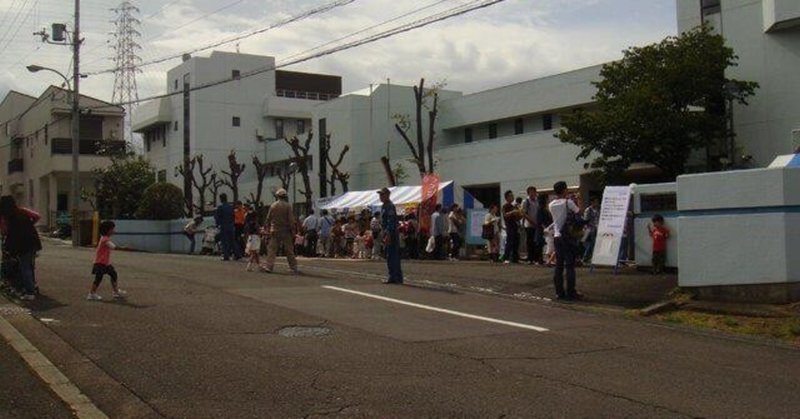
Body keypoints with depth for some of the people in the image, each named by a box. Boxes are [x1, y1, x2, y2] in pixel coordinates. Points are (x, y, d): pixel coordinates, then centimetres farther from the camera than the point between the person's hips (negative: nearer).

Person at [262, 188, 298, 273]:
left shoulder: (273, 205, 1)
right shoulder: (288, 206, -6)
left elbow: (268, 218, 6)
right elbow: (291, 219, -8)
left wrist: (269, 228, 17)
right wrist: (293, 231, -2)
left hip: (275, 231, 1)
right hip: (285, 231, -1)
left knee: (272, 249, 4)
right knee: (289, 250, 4)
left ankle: (268, 266, -2)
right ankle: (294, 267, 7)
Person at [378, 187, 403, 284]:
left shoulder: (389, 206, -13)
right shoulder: (384, 206, 18)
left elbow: (391, 222, -21)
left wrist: (388, 235, -25)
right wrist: (384, 234, 22)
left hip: (391, 235, -10)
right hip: (387, 235, 10)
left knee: (392, 256, -9)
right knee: (390, 256, 12)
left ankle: (396, 278, -7)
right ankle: (393, 277, 17)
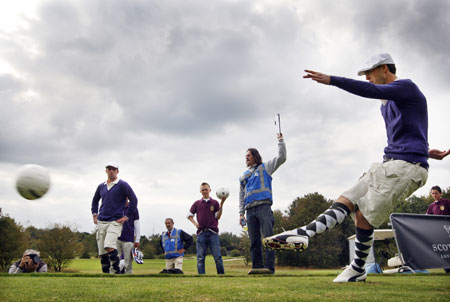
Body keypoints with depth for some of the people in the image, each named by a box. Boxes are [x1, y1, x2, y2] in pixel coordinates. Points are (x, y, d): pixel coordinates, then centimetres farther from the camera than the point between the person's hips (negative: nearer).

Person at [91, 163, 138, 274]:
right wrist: (94, 214, 19)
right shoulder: (101, 186, 14)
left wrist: (126, 216, -10)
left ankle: (116, 272, -15)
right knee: (102, 252, 4)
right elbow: (95, 200, 31)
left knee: (109, 247, -25)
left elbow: (134, 200, -7)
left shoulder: (122, 185, -3)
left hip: (115, 222, -6)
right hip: (101, 222, 6)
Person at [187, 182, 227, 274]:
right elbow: (189, 215, 18)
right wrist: (195, 223, 0)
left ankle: (221, 274, 2)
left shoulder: (215, 203, 10)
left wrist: (221, 204, -7)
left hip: (213, 232, -1)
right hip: (201, 232, 1)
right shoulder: (197, 203, 13)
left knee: (217, 256, -3)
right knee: (200, 257, 0)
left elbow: (218, 216, 2)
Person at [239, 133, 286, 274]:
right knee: (254, 240, 1)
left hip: (264, 207, -5)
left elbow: (281, 157, 7)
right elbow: (241, 196, 24)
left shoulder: (265, 167, 15)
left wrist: (280, 140, 6)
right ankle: (257, 266, 1)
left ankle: (269, 267, -18)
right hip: (250, 211, 5)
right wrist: (241, 213, 15)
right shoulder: (244, 176, 26)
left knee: (268, 238, -13)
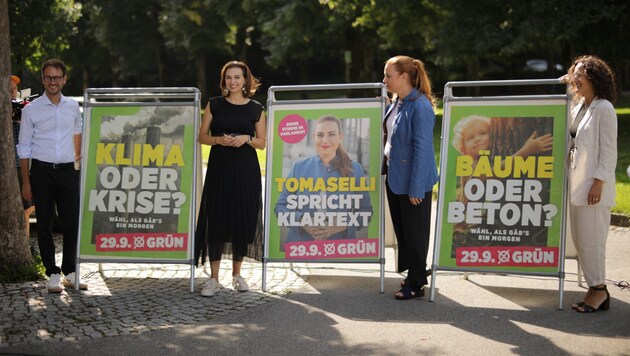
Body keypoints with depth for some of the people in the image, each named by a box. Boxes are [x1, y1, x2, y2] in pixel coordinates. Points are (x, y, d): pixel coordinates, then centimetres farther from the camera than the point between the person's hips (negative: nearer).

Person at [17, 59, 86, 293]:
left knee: (72, 223, 0)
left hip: (68, 171, 2)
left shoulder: (73, 106, 7)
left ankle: (70, 273, 11)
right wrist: (26, 181, -3)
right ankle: (52, 275, 7)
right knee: (44, 225, 1)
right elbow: (24, 148, 0)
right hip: (42, 171, -2)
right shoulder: (31, 110, -2)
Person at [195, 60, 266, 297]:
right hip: (219, 169, -1)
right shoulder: (214, 105, 6)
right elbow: (202, 136, 6)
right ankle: (214, 279, 0)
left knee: (243, 220, 3)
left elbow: (262, 143, 8)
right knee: (216, 221, -4)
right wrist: (219, 140, -13)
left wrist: (247, 138, -11)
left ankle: (237, 275, 19)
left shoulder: (256, 109, 5)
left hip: (246, 171, 1)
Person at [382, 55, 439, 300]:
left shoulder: (420, 107, -19)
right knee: (401, 230, 16)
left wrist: (416, 188, -21)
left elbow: (422, 149, -21)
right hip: (394, 177, 9)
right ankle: (412, 274, 28)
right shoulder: (397, 103, 8)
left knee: (415, 233, 3)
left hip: (413, 181, -9)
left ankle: (416, 284, 13)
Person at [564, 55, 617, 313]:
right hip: (575, 183, 9)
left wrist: (598, 182, -18)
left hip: (594, 185, -9)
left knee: (591, 239, -6)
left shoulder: (604, 109, -10)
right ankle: (595, 290, 16)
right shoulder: (578, 108, 14)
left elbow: (609, 150, -13)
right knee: (579, 240, 10)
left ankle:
§
__BRIEF__
Copy the lines from the one holding "right shoulder: (397, 103, 8)" through the end of the material, inclusive, with "ankle" changed to "foot" wherever it appears and nothing else altered. Give only those lines.

__COMPLETED TASK__
right shoulder: (397, 103, 8)
left knee: (415, 233, 3)
left hip: (413, 181, -9)
left foot: (416, 284, 13)
Person at [564, 55, 617, 313]:
right hip: (575, 183, 9)
left wrist: (598, 182, -18)
left hip: (594, 185, -9)
left knee: (591, 239, -6)
left shoulder: (604, 109, -10)
right foot: (595, 290, 16)
right shoulder: (578, 108, 14)
left elbow: (609, 150, -13)
right knee: (579, 240, 10)
left foot:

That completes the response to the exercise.